Simon is my identical twin brother, he is my mirror image. He was taken away from us following a chance encounter and totally random brutal attack in August 1998 after a night out. We were 30 years old. Two young teenagers were sentenced to life imprisonment for his murder in 1999.
We first started attending parole hearings for Simon’s two murderers in 2012, 14 years after the crime. As each hearing came up, we would be invited into their respective prisons to read out our victim personal statements (VPS) – something we always really wanted to do as a family. One by one we would walk into a room deep inside each prison to face the offender across a table, face to face, eye to eye. Breathing the same air. The silence is deafening as you are directed to speak by the parole chair. The emotion is raw. The heart feels like it is going to thump out of your chest. And then you read out the words of hurt directly in front of and to the offender, looking them in the eye, barely two feet from their face. It’s the most amazing piece of power given to the victim for a fleeting few seconds/minute or so. One by one – mum, dad, and I – we walk into to the hearing to speak for Simon, to say our piece. Then we walk out. No dialogue, you walk in, you speak, you walk out.

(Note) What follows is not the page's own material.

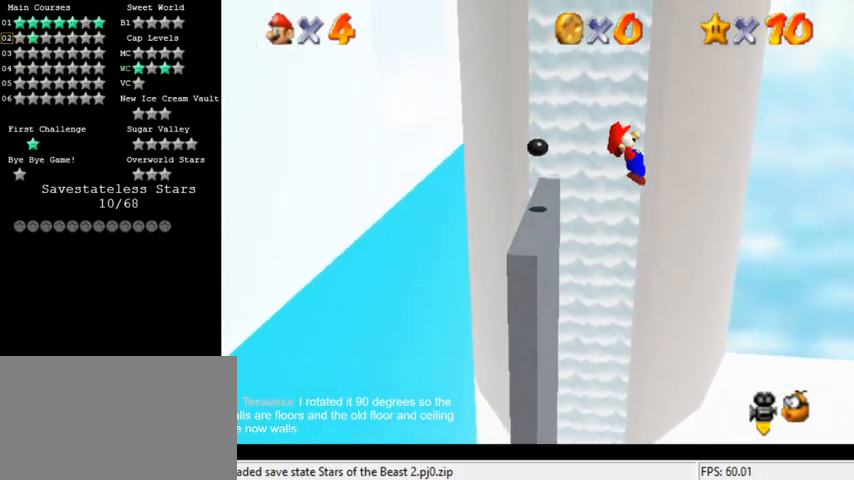
{"keys": ["right", "shift", "y"], "events": []}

I attended Craig’s parole hearing in 2014 – he was the younger of the two offenders, but we always thought of him as the intelligent one, and the ring-leader of the attack on Simon. As I walked in I noticed he was holding a tissue tightly in his hand, tears rolling down his face – he had just heard my mum’s desperately harrowing VPS. I looked at his emotions and said my piece, the words of hurt hitting him hard just like those of my mum and dad. Then as I was leaving, an unexpected feeling. I looked further at Craig as I got up to walk out and felt in that moment that I wanted to reach out to him. So many what if’s rifling through my head. Maybe he wasn’t the monster I always thought he was, maybe he and I could talk. Monsters don’t cry do they?
A strange, truly unexpected desire to connect with the person who was the last to see Simon alive. Almost as if Craig had shed the cloak of horror in that moment, a cloak I always thought he wore. I nodded to Craig as I left the room in acknowledgement, and to thank him for listening – it felt the right thing to do. I walked out with a real sense of unfinished business. Maybe there could be dialogue between us. Maybe now is the time. Maybe he is ready? Maybe I am ready?

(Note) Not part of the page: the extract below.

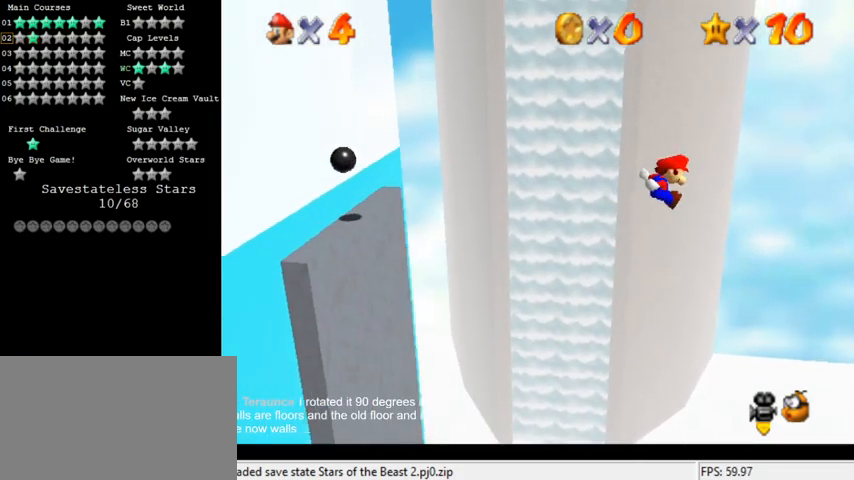
{"keys": ["right", "shift"], "events": [[333, "shift", "up"], [367, "y", "up"], [467, "shift", "down"]]}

The rest is history. I did eventually go on to meet Craig in a very powerful RJ conference held in HMP Woodhill, near Milton Keynes – about a year later. A truly transformational event in both our lives.
Looking back on this now years later, attending parole hearings in person and seeing the offender face to face in the same room was hugely significant. I don’t know if I would have ever accessed RJ had I not seen Craig that day in the prison. It was also a time when I first heard about Restorative Justice, and started to understand what it could do for us as a family. The parole hearings had opened my mind to possibility, to healing and reconciliation. Up until that point, the thought of giving ‘air time’ to one of my brothers killers had been unthinkable.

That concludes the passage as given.